[Dataset entries]
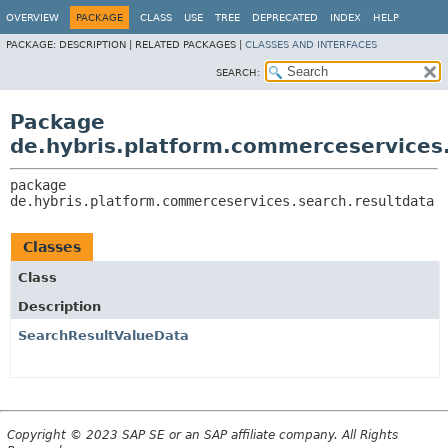
OVERVIEW
PACKAGE
CLASS
USE
TREE
DEPRECATED
INDEX
HELP
PACKAGE:
DESCRIPTION |
RELATED PACKAGES |
CLASSES AND INTERFACES
SEARCH:
Package
de.hybris.platform.commerceservices.
package 
de.hybris.platform.commerceservices.search.resultdata
Classes
Class
Description
SearchResultValueData
Copyright © 2023 SAP SE or an SAP affiliate company. All Rights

• _WHAT THE TASK REQUIRES_
Count the lines in the entries above that contain the string "hybris", with case distinguished. Reply with the number alone.

• _RESULT FOR THIS EXERCISE_
2